Pourquoi considère-t-on la Grande-Bretagne comme le mauvais élève de la classe européenne, toujours réticent, toujours critique, qui, depuis les années 1950 jusqu'à aujourd'hui, a refusé de s'engager dans les projets d'intégration de l'Union européenne ? L'arrivée de Tony Blair au pouvoir va-t-elle changer cet état de fait ? Pour répondre à ces questions, il faut revenir aux sources d'un double malentendu entre Britanniques et continentaux : ceux-ci refusent souvent de voir la logique à l'oeuvre dans l'attitude britannique (même si celle-ci ne se laisse pas toujours clairement distinguer) et négligent un certain nombre de facteurs spécifiques à ce pays.

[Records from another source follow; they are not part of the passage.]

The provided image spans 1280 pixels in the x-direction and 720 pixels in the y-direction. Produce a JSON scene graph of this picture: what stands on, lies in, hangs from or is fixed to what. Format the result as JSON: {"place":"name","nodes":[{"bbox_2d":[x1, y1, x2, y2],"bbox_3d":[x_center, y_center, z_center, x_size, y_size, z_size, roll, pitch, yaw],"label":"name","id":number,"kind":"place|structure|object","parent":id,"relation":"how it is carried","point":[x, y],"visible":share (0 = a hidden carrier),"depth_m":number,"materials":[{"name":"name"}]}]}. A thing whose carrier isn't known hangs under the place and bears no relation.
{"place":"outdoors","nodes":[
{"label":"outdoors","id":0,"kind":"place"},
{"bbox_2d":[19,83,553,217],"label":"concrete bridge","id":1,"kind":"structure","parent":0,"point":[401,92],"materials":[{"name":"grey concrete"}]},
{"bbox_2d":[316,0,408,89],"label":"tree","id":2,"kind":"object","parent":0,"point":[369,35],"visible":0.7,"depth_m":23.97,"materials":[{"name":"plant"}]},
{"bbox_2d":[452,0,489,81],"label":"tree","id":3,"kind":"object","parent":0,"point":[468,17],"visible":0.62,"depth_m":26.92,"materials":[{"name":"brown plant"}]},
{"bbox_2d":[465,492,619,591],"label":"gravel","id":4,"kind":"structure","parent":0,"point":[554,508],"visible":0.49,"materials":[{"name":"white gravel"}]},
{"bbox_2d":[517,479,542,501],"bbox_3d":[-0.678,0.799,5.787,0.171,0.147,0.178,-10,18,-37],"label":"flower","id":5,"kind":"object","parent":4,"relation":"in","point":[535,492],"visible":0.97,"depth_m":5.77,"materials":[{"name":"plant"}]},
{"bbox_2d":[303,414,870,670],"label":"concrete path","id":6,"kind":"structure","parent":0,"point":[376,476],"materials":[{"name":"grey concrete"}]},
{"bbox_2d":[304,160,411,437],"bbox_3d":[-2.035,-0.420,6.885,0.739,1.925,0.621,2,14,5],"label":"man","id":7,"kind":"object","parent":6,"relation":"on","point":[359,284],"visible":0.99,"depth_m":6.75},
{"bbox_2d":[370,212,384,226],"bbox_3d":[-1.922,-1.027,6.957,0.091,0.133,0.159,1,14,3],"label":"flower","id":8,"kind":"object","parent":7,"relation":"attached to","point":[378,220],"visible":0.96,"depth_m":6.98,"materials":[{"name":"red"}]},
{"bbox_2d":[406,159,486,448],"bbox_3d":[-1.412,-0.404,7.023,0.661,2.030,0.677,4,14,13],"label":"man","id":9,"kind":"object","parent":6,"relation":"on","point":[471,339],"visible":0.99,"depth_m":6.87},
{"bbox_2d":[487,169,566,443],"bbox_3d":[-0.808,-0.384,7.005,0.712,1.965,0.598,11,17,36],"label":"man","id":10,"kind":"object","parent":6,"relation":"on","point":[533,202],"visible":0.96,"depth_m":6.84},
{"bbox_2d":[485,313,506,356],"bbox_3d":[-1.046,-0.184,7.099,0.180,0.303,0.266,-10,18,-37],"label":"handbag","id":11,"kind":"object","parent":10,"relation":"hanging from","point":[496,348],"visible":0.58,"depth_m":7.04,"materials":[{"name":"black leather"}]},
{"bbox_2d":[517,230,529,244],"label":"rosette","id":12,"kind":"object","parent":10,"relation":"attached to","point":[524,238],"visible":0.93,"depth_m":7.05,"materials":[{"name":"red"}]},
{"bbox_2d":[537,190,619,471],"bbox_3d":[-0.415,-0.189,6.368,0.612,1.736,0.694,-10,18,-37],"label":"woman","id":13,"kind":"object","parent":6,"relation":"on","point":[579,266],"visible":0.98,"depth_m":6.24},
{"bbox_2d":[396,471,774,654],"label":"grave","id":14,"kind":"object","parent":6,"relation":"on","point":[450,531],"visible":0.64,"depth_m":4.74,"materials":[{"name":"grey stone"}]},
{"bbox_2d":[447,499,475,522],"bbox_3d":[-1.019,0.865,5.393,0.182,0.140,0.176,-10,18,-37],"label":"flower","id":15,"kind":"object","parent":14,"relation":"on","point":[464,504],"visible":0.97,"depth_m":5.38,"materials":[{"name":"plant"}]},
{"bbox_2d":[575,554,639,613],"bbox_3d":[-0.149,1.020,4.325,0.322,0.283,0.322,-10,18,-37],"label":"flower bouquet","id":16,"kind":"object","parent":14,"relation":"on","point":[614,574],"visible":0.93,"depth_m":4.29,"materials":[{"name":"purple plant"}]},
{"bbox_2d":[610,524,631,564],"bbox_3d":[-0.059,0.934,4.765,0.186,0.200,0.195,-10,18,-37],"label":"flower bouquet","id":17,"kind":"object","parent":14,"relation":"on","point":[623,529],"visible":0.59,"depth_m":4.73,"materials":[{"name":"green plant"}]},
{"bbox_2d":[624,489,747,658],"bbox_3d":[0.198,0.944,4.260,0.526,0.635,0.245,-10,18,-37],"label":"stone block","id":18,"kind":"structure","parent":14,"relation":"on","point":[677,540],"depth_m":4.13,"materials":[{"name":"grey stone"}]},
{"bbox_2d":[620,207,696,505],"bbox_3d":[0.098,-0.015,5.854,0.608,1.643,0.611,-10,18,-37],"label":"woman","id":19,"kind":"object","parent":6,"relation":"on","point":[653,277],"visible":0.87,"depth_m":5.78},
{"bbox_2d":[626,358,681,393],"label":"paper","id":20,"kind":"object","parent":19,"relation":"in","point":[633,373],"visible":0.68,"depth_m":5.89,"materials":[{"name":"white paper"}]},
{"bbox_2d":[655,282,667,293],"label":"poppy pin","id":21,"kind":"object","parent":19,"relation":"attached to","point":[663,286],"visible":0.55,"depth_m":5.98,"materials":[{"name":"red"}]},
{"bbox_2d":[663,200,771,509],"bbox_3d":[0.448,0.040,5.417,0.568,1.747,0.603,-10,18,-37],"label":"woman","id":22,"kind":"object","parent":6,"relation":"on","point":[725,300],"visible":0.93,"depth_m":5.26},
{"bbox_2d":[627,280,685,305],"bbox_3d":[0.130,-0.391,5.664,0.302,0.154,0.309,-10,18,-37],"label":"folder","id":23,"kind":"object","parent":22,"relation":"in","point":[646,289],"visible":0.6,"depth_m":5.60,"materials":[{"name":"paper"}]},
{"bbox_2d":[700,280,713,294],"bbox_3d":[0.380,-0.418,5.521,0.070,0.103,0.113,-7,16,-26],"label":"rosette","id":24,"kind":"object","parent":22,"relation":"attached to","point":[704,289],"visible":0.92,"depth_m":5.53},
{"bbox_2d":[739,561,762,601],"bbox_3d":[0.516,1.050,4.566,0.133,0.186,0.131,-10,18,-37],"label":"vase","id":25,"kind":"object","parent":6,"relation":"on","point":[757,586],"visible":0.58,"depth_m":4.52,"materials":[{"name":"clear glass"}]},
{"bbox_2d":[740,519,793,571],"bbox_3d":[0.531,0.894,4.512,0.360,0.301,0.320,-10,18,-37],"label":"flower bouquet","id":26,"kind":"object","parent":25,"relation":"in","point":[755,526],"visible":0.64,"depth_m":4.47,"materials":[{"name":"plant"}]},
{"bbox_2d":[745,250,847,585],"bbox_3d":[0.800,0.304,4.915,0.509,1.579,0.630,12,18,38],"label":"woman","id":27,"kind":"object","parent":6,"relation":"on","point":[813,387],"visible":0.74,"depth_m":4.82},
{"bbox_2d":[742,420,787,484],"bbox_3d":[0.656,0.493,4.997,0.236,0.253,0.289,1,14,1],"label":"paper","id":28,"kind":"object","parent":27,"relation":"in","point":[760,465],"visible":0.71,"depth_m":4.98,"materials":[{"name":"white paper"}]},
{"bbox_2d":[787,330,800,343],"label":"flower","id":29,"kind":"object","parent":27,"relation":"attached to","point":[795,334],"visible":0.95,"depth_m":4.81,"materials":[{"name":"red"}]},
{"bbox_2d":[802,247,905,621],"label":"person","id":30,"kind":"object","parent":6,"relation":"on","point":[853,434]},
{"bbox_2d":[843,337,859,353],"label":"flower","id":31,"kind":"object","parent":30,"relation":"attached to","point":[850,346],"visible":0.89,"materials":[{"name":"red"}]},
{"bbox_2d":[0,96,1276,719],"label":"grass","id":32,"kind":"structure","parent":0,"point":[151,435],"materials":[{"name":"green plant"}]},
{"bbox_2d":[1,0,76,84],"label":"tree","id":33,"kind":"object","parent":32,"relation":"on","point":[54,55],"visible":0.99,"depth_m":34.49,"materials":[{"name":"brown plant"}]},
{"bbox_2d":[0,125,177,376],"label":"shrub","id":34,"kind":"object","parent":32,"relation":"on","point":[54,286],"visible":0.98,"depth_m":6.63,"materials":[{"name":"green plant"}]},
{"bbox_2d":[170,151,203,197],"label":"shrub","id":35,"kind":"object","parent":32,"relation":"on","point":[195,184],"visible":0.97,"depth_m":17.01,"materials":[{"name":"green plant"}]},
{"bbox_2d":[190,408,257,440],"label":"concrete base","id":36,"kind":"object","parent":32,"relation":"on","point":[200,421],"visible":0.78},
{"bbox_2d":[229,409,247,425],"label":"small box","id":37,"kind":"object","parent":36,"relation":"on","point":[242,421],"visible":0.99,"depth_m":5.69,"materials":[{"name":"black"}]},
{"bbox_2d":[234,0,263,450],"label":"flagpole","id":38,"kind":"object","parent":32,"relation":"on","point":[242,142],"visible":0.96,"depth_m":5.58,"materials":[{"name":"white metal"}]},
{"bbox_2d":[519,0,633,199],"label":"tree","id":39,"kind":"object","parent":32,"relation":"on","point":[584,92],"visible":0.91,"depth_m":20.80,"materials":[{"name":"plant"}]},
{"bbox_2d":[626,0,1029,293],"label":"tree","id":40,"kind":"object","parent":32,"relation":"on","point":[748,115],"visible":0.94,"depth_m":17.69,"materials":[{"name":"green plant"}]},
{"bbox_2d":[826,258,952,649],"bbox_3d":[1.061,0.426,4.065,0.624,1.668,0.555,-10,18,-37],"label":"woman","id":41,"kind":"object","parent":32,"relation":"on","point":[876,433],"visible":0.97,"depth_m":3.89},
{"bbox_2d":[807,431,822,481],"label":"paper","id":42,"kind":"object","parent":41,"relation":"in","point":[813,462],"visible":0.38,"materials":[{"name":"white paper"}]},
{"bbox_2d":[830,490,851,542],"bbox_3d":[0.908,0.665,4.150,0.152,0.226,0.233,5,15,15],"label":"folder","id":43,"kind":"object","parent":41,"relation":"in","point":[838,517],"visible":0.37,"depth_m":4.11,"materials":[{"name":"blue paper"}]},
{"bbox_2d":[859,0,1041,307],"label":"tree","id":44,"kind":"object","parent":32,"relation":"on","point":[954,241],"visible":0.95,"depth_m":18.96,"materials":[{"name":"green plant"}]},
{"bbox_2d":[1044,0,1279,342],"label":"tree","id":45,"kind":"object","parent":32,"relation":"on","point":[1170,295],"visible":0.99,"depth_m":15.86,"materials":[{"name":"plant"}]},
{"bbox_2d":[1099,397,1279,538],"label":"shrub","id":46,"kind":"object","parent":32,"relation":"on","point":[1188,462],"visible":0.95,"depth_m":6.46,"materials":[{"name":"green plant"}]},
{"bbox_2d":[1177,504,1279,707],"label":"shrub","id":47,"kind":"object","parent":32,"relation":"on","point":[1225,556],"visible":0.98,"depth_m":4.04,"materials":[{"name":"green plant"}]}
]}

Les Britanniques, de leur côté, ont sous-estimé et mal compris la portée du processus d'intégration européenne entamé dans les années 1950.
Pour comprendre comment on a abouti à ces malentendus réciproques, il est indispensable de mettre l'accent sur des facteurs proprement britanniques, qui sont à l'origine d'une scène politique interne particulière : le poids de l'histoire et peut-être de la géographie ne doit pas être négligé. Il faut revenir aussi sur les mythes fondateurs qui ont forgé la nation anglaise et le nationalisme britannique, qui se sont définis en opposition par rapport au continent pendant des siècles, abrités derrière un fort sentiment de supériorité.
De cette histoire particulière découle une culture politique peu encline à une participation dénuée d'arrière-pensées à la construction européenne, qui explique la violence des passions et débats que continuent à susciter, outre-Manche, les questions européennes et dont Tony Blair, si populaire soit-il, devra tenir compte.